__Source material__:
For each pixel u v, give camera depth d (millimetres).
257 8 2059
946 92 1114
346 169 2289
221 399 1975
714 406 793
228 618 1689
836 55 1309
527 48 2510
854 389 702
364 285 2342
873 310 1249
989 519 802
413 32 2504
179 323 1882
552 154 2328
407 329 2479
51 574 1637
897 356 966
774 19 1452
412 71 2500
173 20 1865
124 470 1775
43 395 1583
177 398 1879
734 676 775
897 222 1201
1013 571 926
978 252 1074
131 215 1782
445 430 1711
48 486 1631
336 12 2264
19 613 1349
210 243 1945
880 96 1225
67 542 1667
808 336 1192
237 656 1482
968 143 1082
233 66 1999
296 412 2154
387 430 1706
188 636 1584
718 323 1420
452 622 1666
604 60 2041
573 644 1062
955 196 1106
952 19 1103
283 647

__What to work on__: Beginning at the line that contains "946 92 1114", give again every line down to the end of the material, exactly as written, and stop there.

__Worked solution__:
946 92 1114
346 169 2289
221 399 1975
714 406 793
228 618 1689
836 55 1309
527 48 2510
854 389 702
364 285 2342
873 310 1249
989 519 802
413 32 2504
179 323 1882
552 154 2328
407 329 2479
51 574 1637
897 356 966
774 19 1452
412 71 2500
173 20 1865
124 470 1775
43 395 1583
177 398 1879
734 676 775
897 222 1201
1013 571 926
978 252 1074
131 215 1782
445 430 1711
48 486 1631
336 12 2264
19 613 1349
210 243 1945
880 96 1225
67 542 1667
808 336 1192
237 656 1482
968 143 1082
233 66 1999
296 412 2154
387 430 1706
188 636 1584
718 323 1420
452 622 1666
604 60 2041
573 644 1062
955 196 1106
952 19 1103
283 647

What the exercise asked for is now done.